Ophelia is the hero of the tale – she runs a museum, she’s shy and awkward, honest and insightful, and as the reader we are drawn to her at once. We assume the story is set on our world, but after some kind of apocalyptic event has taken place (referred to only as “The Rupture”). It’s never revealed just what happened, perhaps that will be explained later in the series, but this event has left the planet’s denizens with strange magical abilities and living on floating land-masses called Arks where there is a strict clan system, and arranged marriages are common practice. We sympathise with Ophelia’s misgivings, but her sense of duty (and curiosity) carries us into new worlds previously undreamt of.

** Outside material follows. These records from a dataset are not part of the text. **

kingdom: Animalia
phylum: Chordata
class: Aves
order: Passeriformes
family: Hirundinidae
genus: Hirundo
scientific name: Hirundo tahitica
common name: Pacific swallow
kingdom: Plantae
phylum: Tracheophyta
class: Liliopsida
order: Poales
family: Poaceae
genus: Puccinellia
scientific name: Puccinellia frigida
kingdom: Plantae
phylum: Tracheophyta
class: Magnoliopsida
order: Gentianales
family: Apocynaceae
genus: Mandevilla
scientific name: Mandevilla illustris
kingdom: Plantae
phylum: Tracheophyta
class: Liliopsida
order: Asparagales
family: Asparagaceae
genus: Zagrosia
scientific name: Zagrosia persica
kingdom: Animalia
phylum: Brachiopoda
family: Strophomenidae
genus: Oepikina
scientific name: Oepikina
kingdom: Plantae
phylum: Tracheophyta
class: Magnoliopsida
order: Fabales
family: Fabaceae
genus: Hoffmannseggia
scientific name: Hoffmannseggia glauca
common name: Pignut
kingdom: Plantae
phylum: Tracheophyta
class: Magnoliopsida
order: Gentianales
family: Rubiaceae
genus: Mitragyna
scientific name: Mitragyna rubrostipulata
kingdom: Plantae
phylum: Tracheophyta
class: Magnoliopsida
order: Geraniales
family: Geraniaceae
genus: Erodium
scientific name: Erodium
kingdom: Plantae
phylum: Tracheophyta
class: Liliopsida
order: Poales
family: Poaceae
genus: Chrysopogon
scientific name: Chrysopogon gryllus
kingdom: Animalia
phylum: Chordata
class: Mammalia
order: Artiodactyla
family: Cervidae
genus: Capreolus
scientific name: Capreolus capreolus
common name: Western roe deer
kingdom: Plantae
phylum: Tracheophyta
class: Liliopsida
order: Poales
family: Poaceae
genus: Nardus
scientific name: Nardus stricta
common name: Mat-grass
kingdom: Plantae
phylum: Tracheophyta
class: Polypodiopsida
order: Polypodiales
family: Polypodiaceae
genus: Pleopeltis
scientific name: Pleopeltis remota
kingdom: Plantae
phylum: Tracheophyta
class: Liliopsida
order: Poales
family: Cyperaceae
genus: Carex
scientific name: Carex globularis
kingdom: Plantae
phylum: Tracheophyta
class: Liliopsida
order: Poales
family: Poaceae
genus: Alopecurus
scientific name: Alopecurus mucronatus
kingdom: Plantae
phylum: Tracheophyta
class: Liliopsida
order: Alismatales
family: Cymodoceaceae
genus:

Dabos writes beautifully – perhaps some of the richness of the language might have been lost in the translation from the original French into English, but it has proven no impediment to the power of this startling narrative. Her descriptions re lavishly beautiful and her characterisations are startlingly moving and real. The magic permeates each line of Dabos’s writing, and so it seems only natural to believe that someone could travel from place to place via mirrors; or that entire palaces could be made of cunning illusions; or that immortal Family Spirits could conspire and manipulate generations of their offspring. This is a masterful work by a truly gifted author.
Some of the themes in this book are of a more mature nature so I would recommend for mid to late teen readers (15-18 and over). For myself, I’m eagerly awaiting book 2 and cannot wait to step through the mirror into Ophelia’s world once more.